• _Exercise prompt_
Exclude images, then output the remaining data verbatim.

• _Given information_
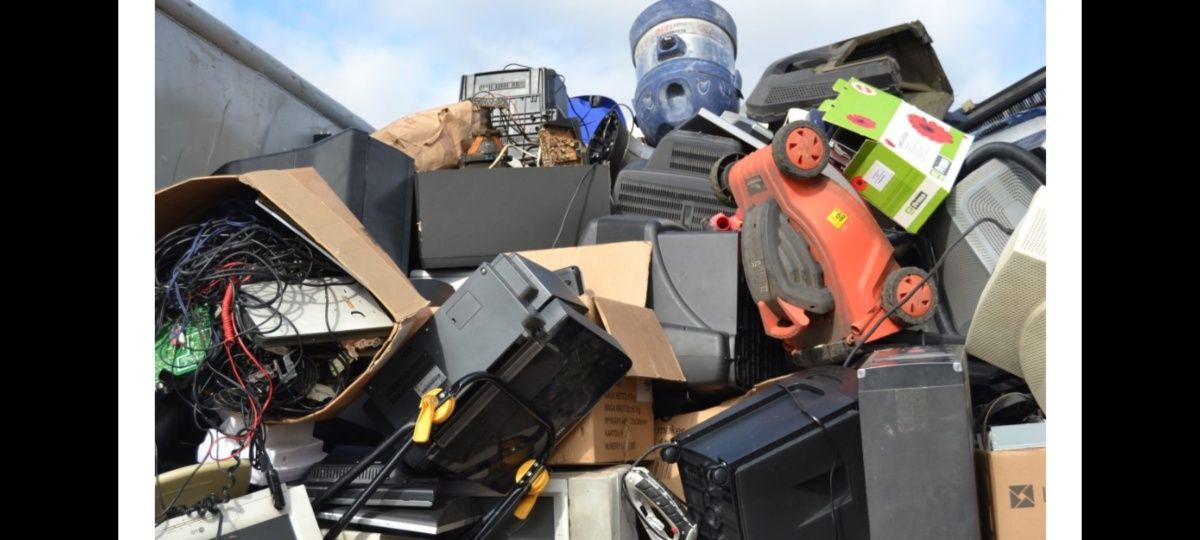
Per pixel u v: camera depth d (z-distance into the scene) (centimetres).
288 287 189
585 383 198
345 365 193
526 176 291
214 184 196
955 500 153
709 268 254
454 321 193
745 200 249
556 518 197
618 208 315
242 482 180
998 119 304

• _Written response_
Per pixel u v: camera depth d (z-distance into the scene) (centimetres).
288 287 189
585 383 198
345 365 193
526 176 291
214 184 196
955 500 153
709 268 254
454 321 193
745 200 249
556 518 197
618 208 315
242 482 180
998 119 304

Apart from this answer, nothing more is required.